> _Data for the task_:
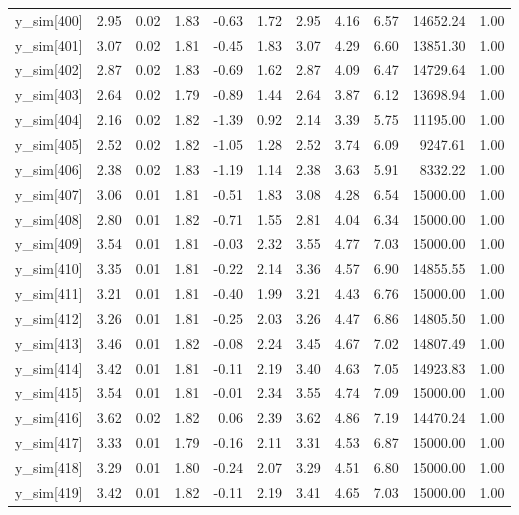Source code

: \begin{table}[ht]
\begin{tabular}{rrrrrrrrrrr}
  y\_sim[400] & 2.95 & 0.02 & 1.83 & -0.63 & 1.72 & 2.95 & 4.16 & 6.57 & 14652.24 & 1.00 \\ 
  y\_sim[401] & 3.07 & 0.02 & 1.81 & -0.45 & 1.83 & 3.07 & 4.29 & 6.60 & 13851.30 & 1.00 \\ 
  y\_sim[402] & 2.87 & 0.02 & 1.83 & -0.69 & 1.62 & 2.87 & 4.09 & 6.47 & 14729.64 & 1.00 \\ 
  y\_sim[403] & 2.64 & 0.02 & 1.79 & -0.89 & 1.44 & 2.64 & 3.87 & 6.12 & 13698.94 & 1.00 \\ 
  y\_sim[404] & 2.16 & 0.02 & 1.82 & -1.39 & 0.92 & 2.14 & 3.39 & 5.75 & 11195.00 & 1.00 \\ 
  y\_sim[405] & 2.52 & 0.02 & 1.82 & -1.05 & 1.28 & 2.52 & 3.74 & 6.09 & 9247.61 & 1.00 \\ 
  y\_sim[406] & 2.38 & 0.02 & 1.83 & -1.19 & 1.14 & 2.38 & 3.63 & 5.91 & 8332.22 & 1.00 \\ 
  y\_sim[407] & 3.06 & 0.01 & 1.81 & -0.51 & 1.83 & 3.08 & 4.28 & 6.54 & 15000.00 & 1.00 \\ 
  y\_sim[408] & 2.80 & 0.01 & 1.82 & -0.71 & 1.55 & 2.81 & 4.04 & 6.34 & 15000.00 & 1.00 \\ 
  y\_sim[409] & 3.54 & 0.01 & 1.81 & -0.03 & 2.32 & 3.55 & 4.77 & 7.03 & 15000.00 & 1.00 \\ 
  y\_sim[410] & 3.35 & 0.01 & 1.81 & -0.22 & 2.14 & 3.36 & 4.57 & 6.90 & 14855.55 & 1.00 \\ 
  y\_sim[411] & 3.21 & 0.01 & 1.81 & -0.40 & 1.99 & 3.21 & 4.43 & 6.76 & 15000.00 & 1.00 \\ 
  y\_sim[412] & 3.26 & 0.01 & 1.81 & -0.25 & 2.03 & 3.26 & 4.47 & 6.86 & 14805.50 & 1.00 \\ 
  y\_sim[413] & 3.46 & 0.01 & 1.82 & -0.08 & 2.24 & 3.45 & 4.67 & 7.02 & 14807.49 & 1.00 \\ 
  y\_sim[414] & 3.42 & 0.01 & 1.81 & -0.11 & 2.19 & 3.40 & 4.63 & 7.05 & 14923.83 & 1.00 \\ 
  y\_sim[415] & 3.54 & 0.01 & 1.81 & -0.01 & 2.34 & 3.55 & 4.74 & 7.09 & 15000.00 & 1.00 \\ 
  y\_sim[416] & 3.62 & 0.02 & 1.82 & 0.06 & 2.39 & 3.62 & 4.86 & 7.19 & 14470.24 & 1.00 \\ 
  y\_sim[417] & 3.33 & 0.01 & 1.79 & -0.16 & 2.11 & 3.31 & 4.53 & 6.87 & 15000.00 & 1.00 \\ 
  y\_sim[418] & 3.29 & 0.01 & 1.80 & -0.24 & 2.07 & 3.29 & 4.51 & 6.80 & 15000.00 & 1.00 \\ 
  y\_sim[419] & 3.42 & 0.01 & 1.82 & -0.11 & 2.19 & 3.41 & 4.65 & 7.03 & 15000.00 & 1.00 \\ 

\end{tabular}
\end{table}
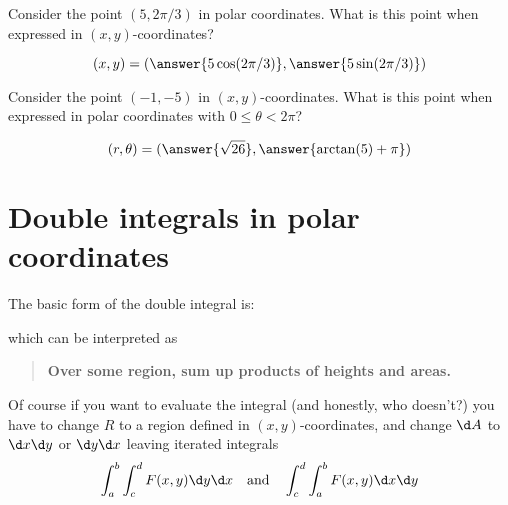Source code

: \documentclass{ximera}
\begin{document}
\begin{question}
  Consider the point $(5, 2\pi/3)$ in polar coordinates. What is this
  point when expressed in $(x,y)$-coordinates?
  \begin{prompt}
    \[
    (x,y) = (\answer{5\cos(2\pi/3)}, \answer{5 \sin(2\pi/3)})
    \]
  \end{prompt}
  \begin{question}
    Consider the point $(-1, -5)$ in $(x,y)$-coordinates. What is this
    point when expressed in polar coordinates with $0\le\theta<2\pi$?
    \begin{prompt}
      \[
      (r,\theta) = (\answer{\sqrt{26}}, \answer{\arctan(5)+\pi})
      \]
    \end{prompt}
  \end{question}
\end{question}

\section{Double integrals in polar coordinates}

The basic form of the double integral is:
\begin{image}
\end{image}
which can be interpreted as
\begin{quote}
  \textbf{Over some region,
    sum up products of
    heights and areas.}
\end{quote}
Of course if you want to evaluate the integral (and honestly, who
doesn't?) you have to change $R$ to a region defined in $(x,y)$-coordinates,
and change $\d A$ to $\d x\d y$ or $\d y\d x$ leaving iterated integrals
\[
\int_a^b\int_c^d F(x,y) \d y \d x\quad\text{and}\quad \int_c^d \int_a^b F(x,y) \d x\d y
\]
\end{document}
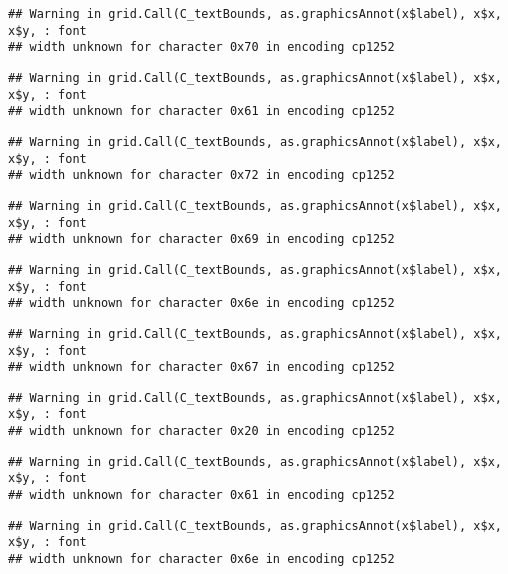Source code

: \documentclass[
]{article}
\begin{document}
\begin{verbatim}
## Warning in grid.Call(C_textBounds, as.graphicsAnnot(x$label), x$x, x$y, : font
## width unknown for character 0x70 in encoding cp1252
\end{verbatim}

\begin{verbatim}
## Warning in grid.Call(C_textBounds, as.graphicsAnnot(x$label), x$x, x$y, : font
## width unknown for character 0x61 in encoding cp1252
\end{verbatim}

\begin{verbatim}
## Warning in grid.Call(C_textBounds, as.graphicsAnnot(x$label), x$x, x$y, : font
## width unknown for character 0x72 in encoding cp1252
\end{verbatim}

\begin{verbatim}
## Warning in grid.Call(C_textBounds, as.graphicsAnnot(x$label), x$x, x$y, : font
## width unknown for character 0x69 in encoding cp1252
\end{verbatim}

\begin{verbatim}
## Warning in grid.Call(C_textBounds, as.graphicsAnnot(x$label), x$x, x$y, : font
## width unknown for character 0x6e in encoding cp1252
\end{verbatim}

\begin{verbatim}
## Warning in grid.Call(C_textBounds, as.graphicsAnnot(x$label), x$x, x$y, : font
## width unknown for character 0x67 in encoding cp1252
\end{verbatim}

\begin{verbatim}
## Warning in grid.Call(C_textBounds, as.graphicsAnnot(x$label), x$x, x$y, : font
## width unknown for character 0x20 in encoding cp1252
\end{verbatim}

\begin{verbatim}
## Warning in grid.Call(C_textBounds, as.graphicsAnnot(x$label), x$x, x$y, : font
## width unknown for character 0x61 in encoding cp1252
\end{verbatim}

\begin{verbatim}
## Warning in grid.Call(C_textBounds, as.graphicsAnnot(x$label), x$x, x$y, : font
## width unknown for character 0x6e in encoding cp1252
\end{verbatim}
\end{document}
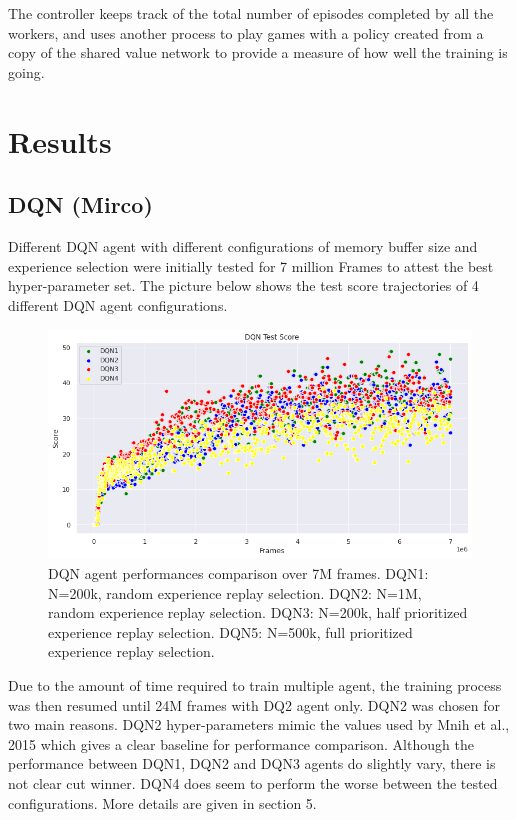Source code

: \documentclass{article}
\begin{document}
The controller keeps track of the total number of episodes completed by all the workers, and uses another process to play games with a policy created from a copy of the shared value network to provide a measure of how well the training is going.


\section{Results}


\subsection{DQN (Mirco)}

Different DQN agent with different configurations of memory buffer size and experience selection were initially tested for 7 million Frames to attest the best hyper-parameter set. The picture below shows the test score trajectories of 4 different DQN agent configurations. 
\begin{figure}[H]
\centering
\includegraphics[scale=0.5]{DQNAgentComparison.PNG}
\caption[width=0.7\textwidth]{DQN agent performances comparison over 7M frames. DQN1: N=200k, random experience replay selection. DQN2: N=1M, random experience replay selection. DQN3: N=200k, half prioritized experience replay selection. DQN5: N=500k, full prioritized experience replay selection.}
\label{fig:DQNAgentComparison}
\end{figure}

Due to the amount of time required to train multiple agent, the training process was then resumed until 24M frames with DQ2 agent only. DQN2 was chosen for two main reasons. DQN2 hyper-parameters mimic the values used by Mnih et al., 2015 which gives a clear baseline for performance comparison. Although the performance between DQN1, DQN2 and DQN3 agents do slightly vary, there is not clear cut winner. DQN4 does seem to perform the worse between the tested configurations. More details are given in section 5.
\end{document}
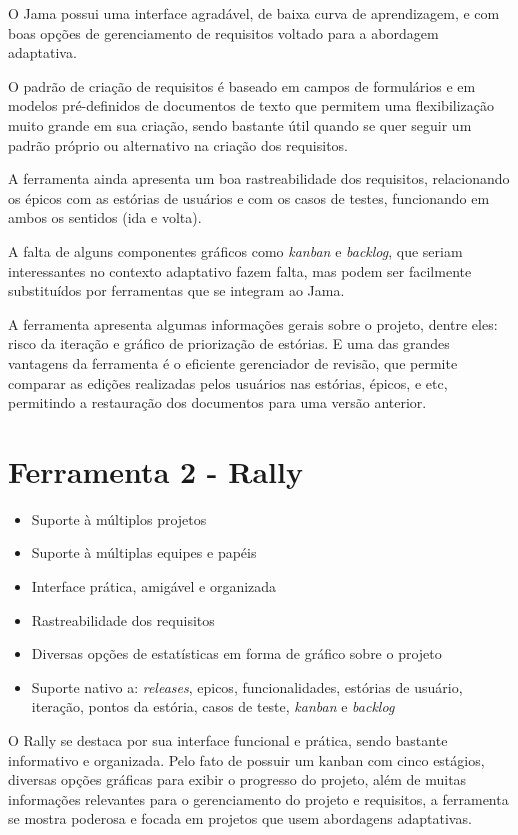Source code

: O Jama possui uma interface agradável, de baixa curva de aprendizagem, e com boas opções de gerenciamento de requisitos voltado para a abordagem adaptativa.

O padrão de criação de requisitos é baseado em campos de formulários e em modelos pré-definidos de documentos de texto que permitem uma flexibilização muito grande em sua criação, sendo bastante útil quando se quer seguir um padrão próprio ou alternativo na criação dos requisitos.

A ferramenta ainda apresenta um boa rastreabilidade dos requisitos, relacionando os épicos com as estórias de usuários e com os casos de testes, funcionando em ambos os sentidos (ida e volta).

A falta de alguns componentes gráficos como \emph{kanban} e \emph{backlog}, que seriam interessantes no contexto adaptativo fazem falta, mas podem ser facilmente substituídos por ferramentas que se integram ao Jama.

A ferramenta apresenta algumas informações gerais sobre o projeto, dentre eles: risco da iteração e gráfico de priorização de estórias. E uma das grandes vantagens da ferramenta é o eficiente gerenciador de revisão, que permite comparar as edições realizadas pelos usuários nas estórias, épicos, e etc, permitindo a restauração dos documentos para uma versão anterior.

\section{Ferramenta 2 - Rally}
\begin{itemize}
  \item Suporte à múltiplos projetos
  \item Suporte à múltiplas equipes e papéis
  \item Interface prática, amigável e organizada
  \item Rastreabilidade dos requisitos
  \item Diversas opções de estatísticas em forma de gráfico sobre o projeto
  \item Suporte nativo a: \emph{releases}, epicos, funcionalidades, estórias de usuário, iteração, pontos da estória, casos de teste, \emph{kanban} e \emph{backlog}
\end{itemize}

O Rally se destaca por sua interface funcional e prática, sendo bastante informativo e organizada. Pelo fato de possuir um kanban com cinco estágios, diversas opções gráficas para exibir o progresso do projeto, além de muitas informações relevantes para o gerenciamento do projeto e requisitos, a ferramenta se mostra poderosa e focada em projetos que usem abordagens adaptativas.

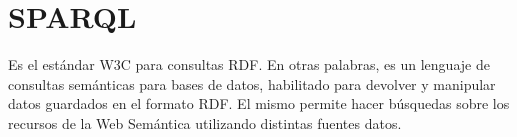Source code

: \documentclass[10pt,a4paper]{article}
\begin{document}

\section{SPARQL}
Es el estándar W3C para consultas RDF. En otras palabras, es un lenguaje de consultas semánticas para bases de datos, habilitado para devolver y manipular datos guardados en el formato RDF. El mismo permite hacer búsquedas sobre los recursos de la Web Semántica utilizando distintas fuentes datos.
\end{document}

> _Aim of the task_:
The answer must be an exact copy of the lines above, from the start of the records through the line with "y\_sim[412] & 3.26", and of nothing else; no pictures belong in it.

> _Reply to the task_:
Source code

: \begin{table}[ht]
\begin{tabular}{rrrrrrrrrrr}
  y\_sim[400] & 2.95 & 0.02 & 1.83 & -0.63 & 1.72 & 2.95 & 4.16 & 6.57 & 14652.24 & 1.00 \\ 
  y\_sim[401] & 3.07 & 0.02 & 1.81 & -0.45 & 1.83 & 3.07 & 4.29 & 6.60 & 13851.30 & 1.00 \\ 
  y\_sim[402] & 2.87 & 0.02 & 1.83 & -0.69 & 1.62 & 2.87 & 4.09 & 6.47 & 14729.64 & 1.00 \\ 
  y\_sim[403] & 2.64 & 0.02 & 1.79 & -0.89 & 1.44 & 2.64 & 3.87 & 6.12 & 13698.94 & 1.00 \\ 
  y\_sim[404] & 2.16 & 0.02 & 1.82 & -1.39 & 0.92 & 2.14 & 3.39 & 5.75 & 11195.00 & 1.00 \\ 
  y\_sim[405] & 2.52 & 0.02 & 1.82 & -1.05 & 1.28 & 2.52 & 3.74 & 6.09 & 9247.61 & 1.00 \\ 
  y\_sim[406] & 2.38 & 0.02 & 1.83 & -1.19 & 1.14 & 2.38 & 3.63 & 5.91 & 8332.22 & 1.00 \\ 
  y\_sim[407] & 3.06 & 0.01 & 1.81 & -0.51 & 1.83 & 3.08 & 4.28 & 6.54 & 15000.00 & 1.00 \\ 
  y\_sim[408] & 2.80 & 0.01 & 1.82 & -0.71 & 1.55 & 2.81 & 4.04 & 6.34 & 15000.00 & 1.00 \\ 
  y\_sim[409] & 3.54 & 0.01 & 1.81 & -0.03 & 2.32 & 3.55 & 4.77 & 7.03 & 15000.00 & 1.00 \\ 
  y\_sim[410] & 3.35 & 0.01 & 1.81 & -0.22 & 2.14 & 3.36 & 4.57 & 6.90 & 14855.55 & 1.00 \\ 
  y\_sim[411] & 3.21 & 0.01 & 1.81 & -0.40 & 1.99 & 3.21 & 4.43 & 6.76 & 15000.00 & 1.00 \\ 
  y\_sim[412] & 3.26 & 0.01 & 1.81 & -0.25 & 2.03 & 3.26 & 4.47 & 6.86 & 14805.50 & 1.00 \\ 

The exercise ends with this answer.